Um dia, houve uma chuva forte. O parque encheu de água e as folhas, de lama. Tomás observou. "Como ajudar sem grande coisa?" Ele pensou no caderno. "Fazer mais com menos". Com algumas tábuas velhas e cordas, ele construiu pequenas jangadas para os patinhos. As crianças ajudaram a pintar. As jangadas eram simples, mas seguras. Os patinhos flutuaram e as crianças bateram palmas. O riso enchia o ar. Tomás sentiu o coração quente.
No fim do dia, Tomás voltou à sua mesa. Olhou para o caderno. Escreveu devagar: "tentar, errar, tentar de novo". Ele fechou o caderno e sorriu. Sabia que inventar era um trabalho de paciência e alegria.
Antes de dormir, Tomás colocou a sua invenção mais recente na janela: um pequeno cesto que recolhia sementes para as aves. Ele puxou as cortinas. O quarto ficou macio e calmo. Ele pensou em todos os testes, nas crianças a rir, nos patinhos a flutuar, no gato com o brinquedo. Pensou nas palavras do topo da página: "fazer mais com menos".
Tomás adormeceu com um sorriso. Sonhou com ideias que dançavam como folhas ao vento.
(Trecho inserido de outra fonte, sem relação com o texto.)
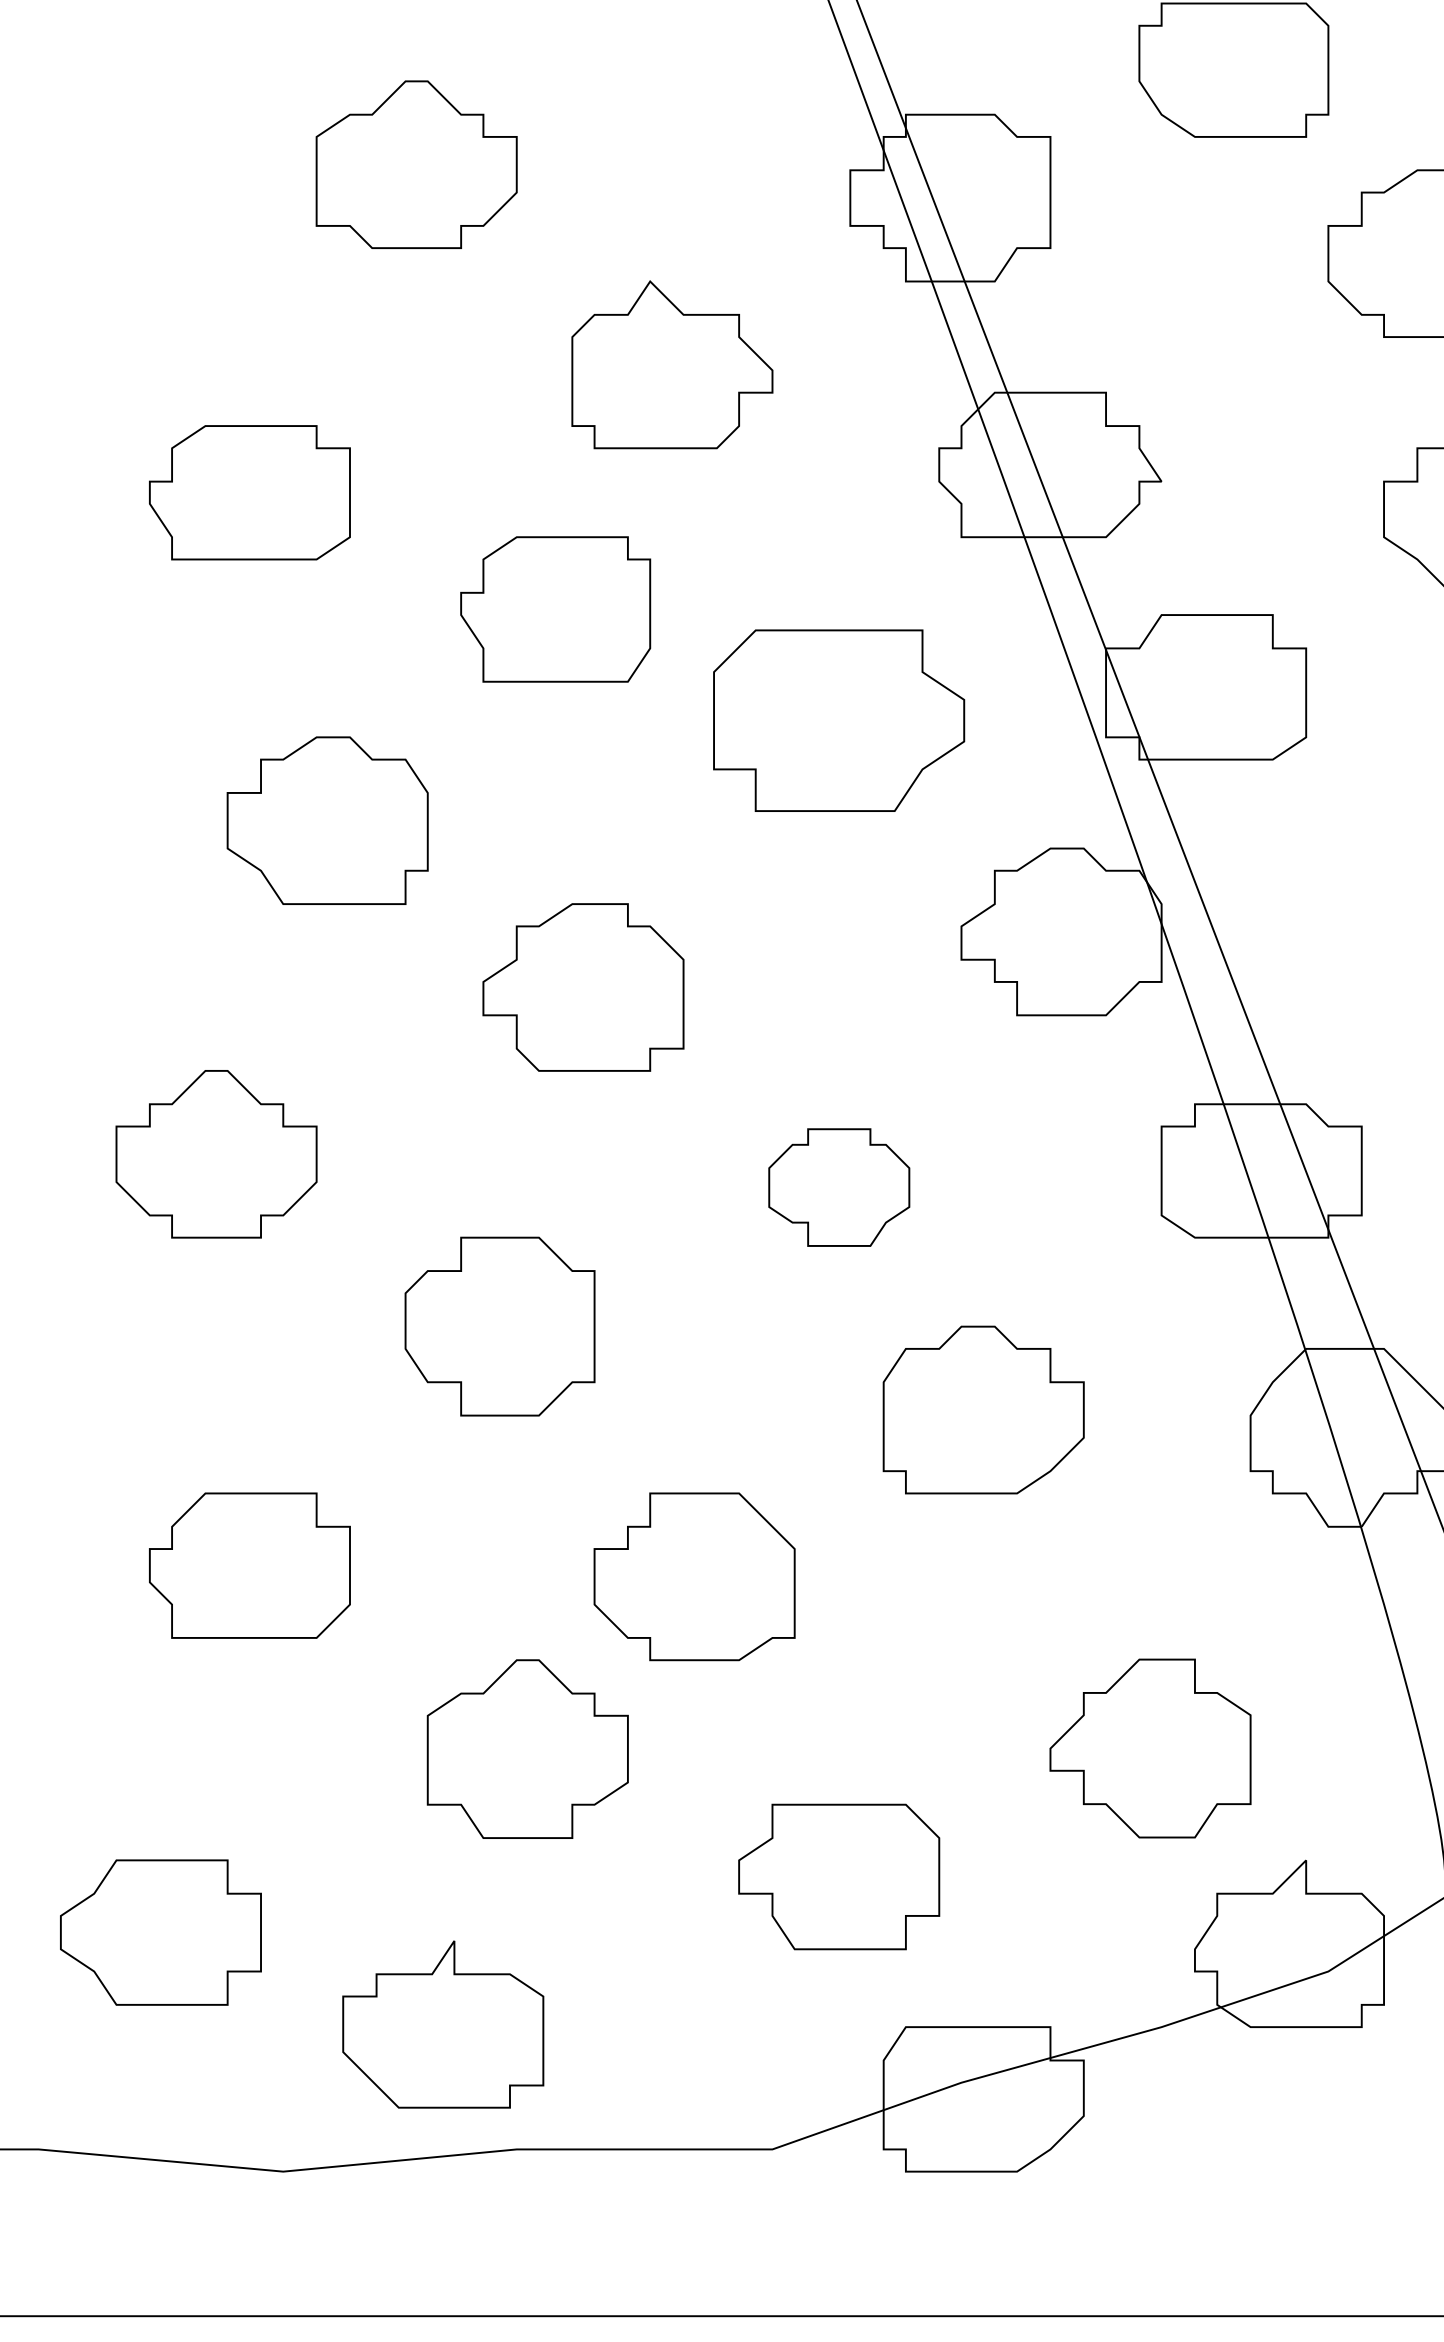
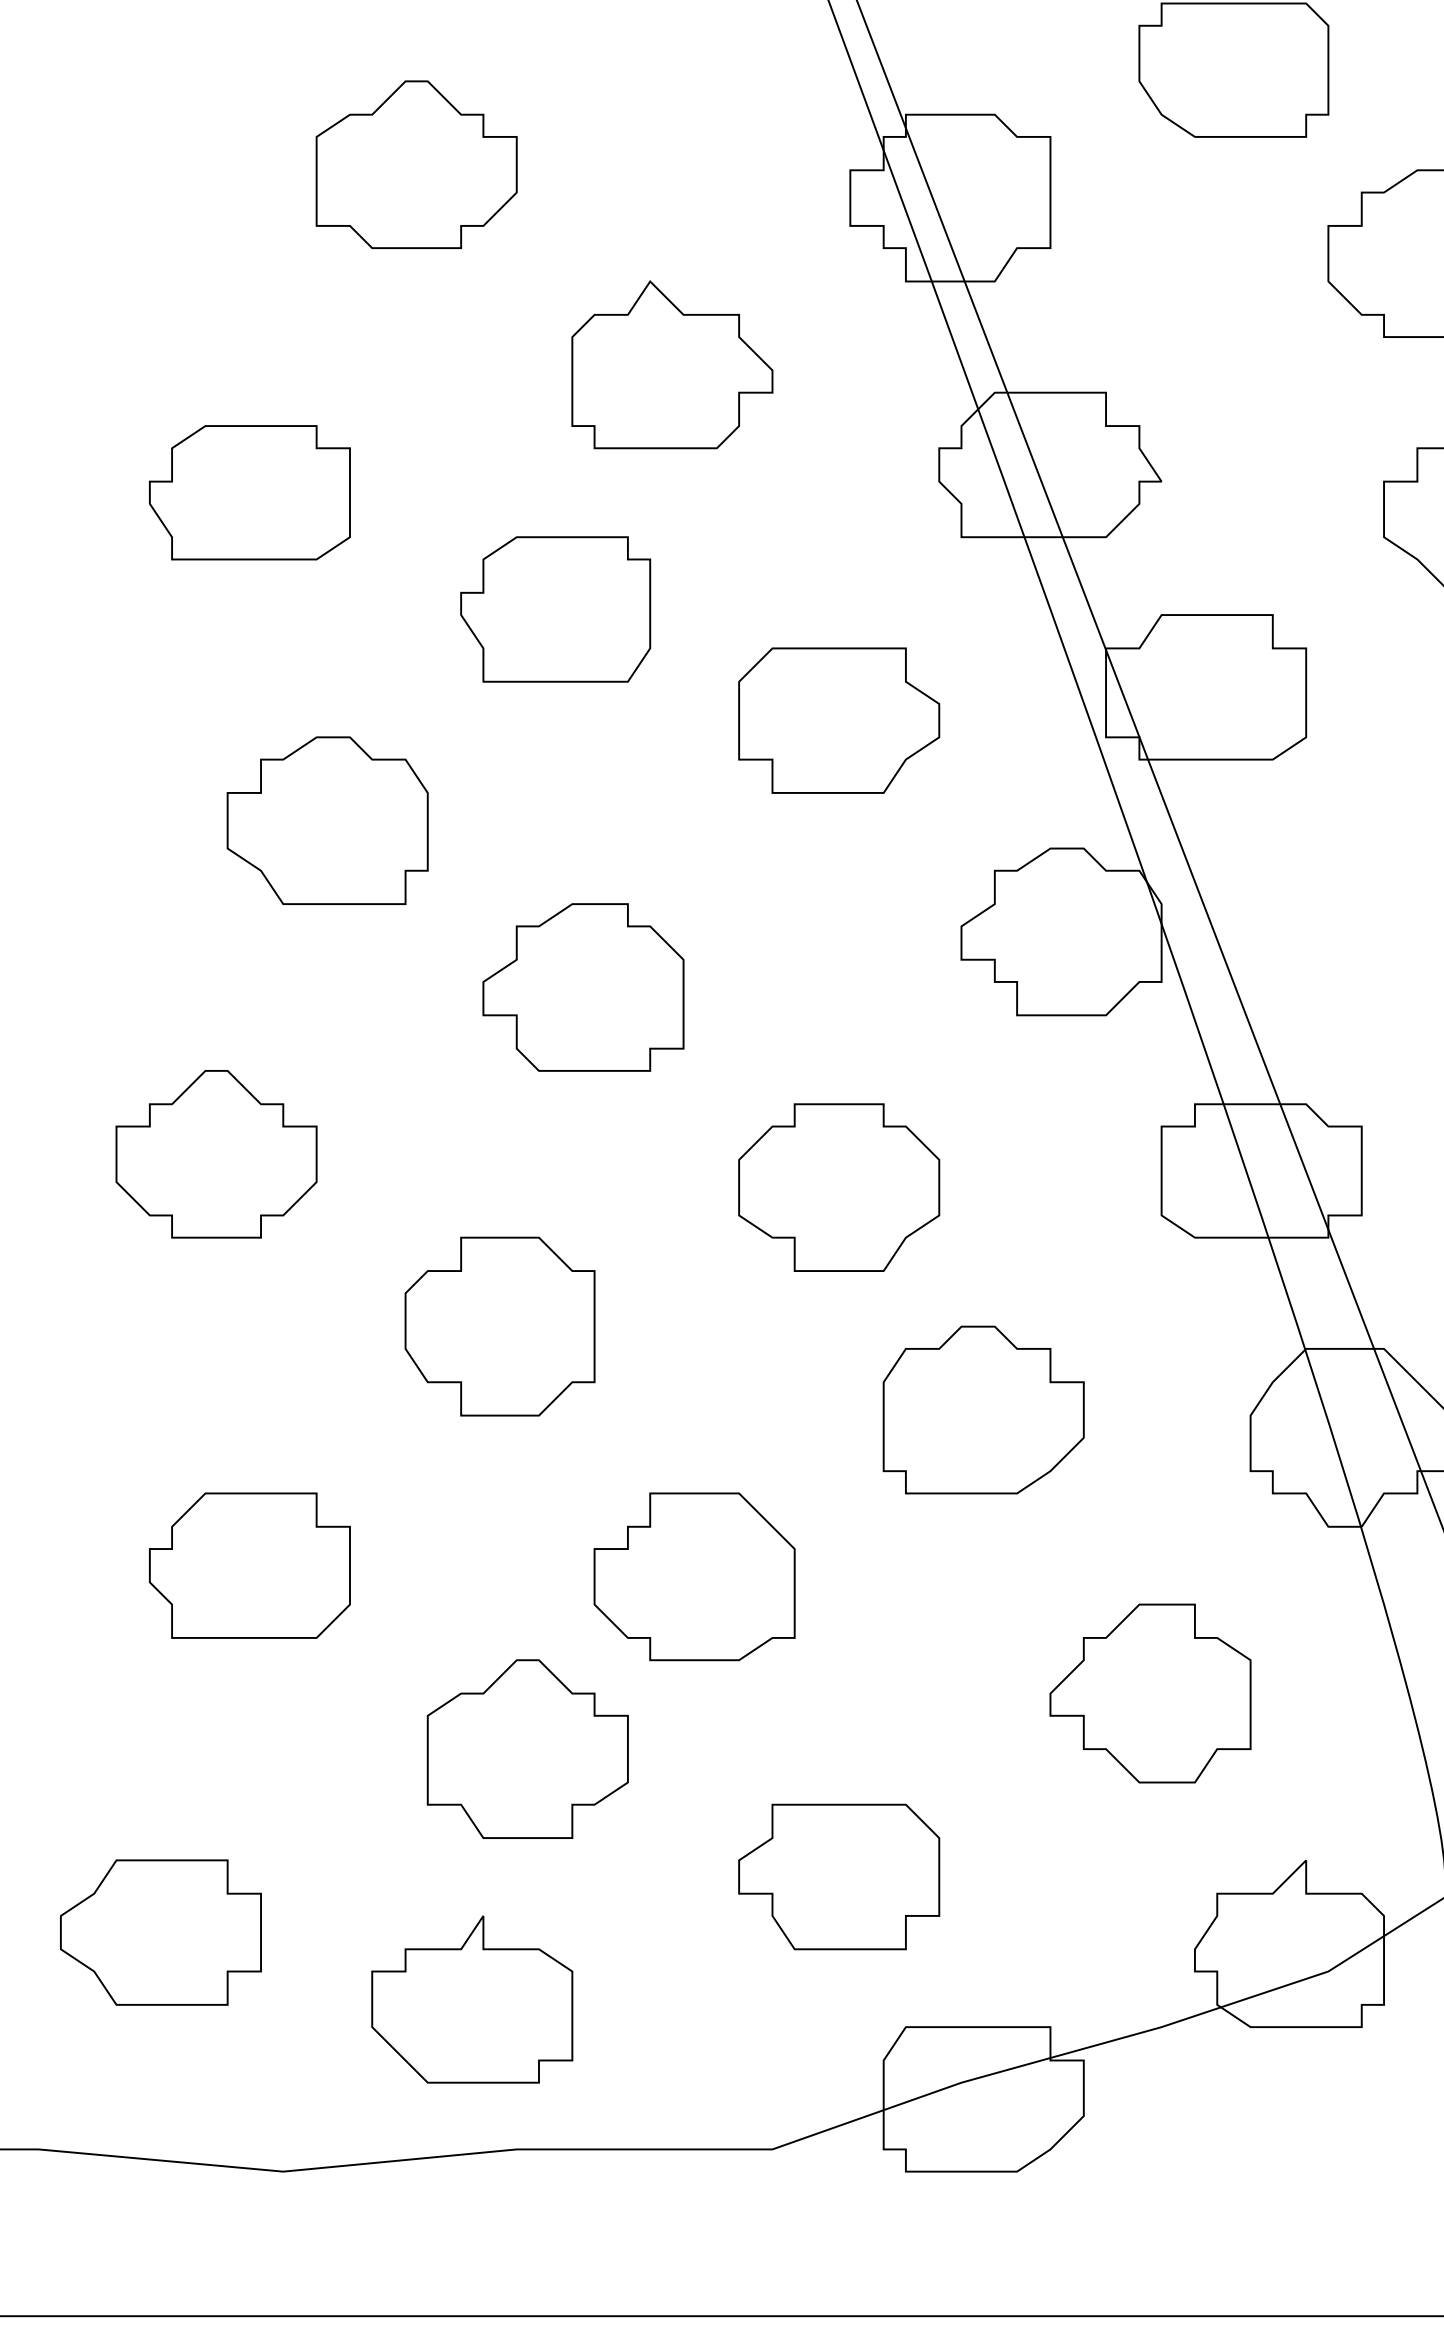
part at (839, 720) size: 253x183 px -> 203x147 px
part at (839, 1187) size: 143x119 px -> 203x169 px
part at (1150, 1748) position: (1150, 1748) -> (1150, 1693)
part at (443, 2024) position: (443, 2024) -> (472, 1999)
E no seu sonho ele ouviu uma voz doce: "Partilhar o que fazemos é partilhar alegria." Ele sabia que no dia seguinte iria abrir a porta e mostrar a sua invenção. Partilhar seria tão bom quanto inventar.
E assim, com o coração leve, o senhor Tomás descansou. Amanhã haveria mais tentativas, mais risos e mais coisas simples para fazer o mundo mais doce.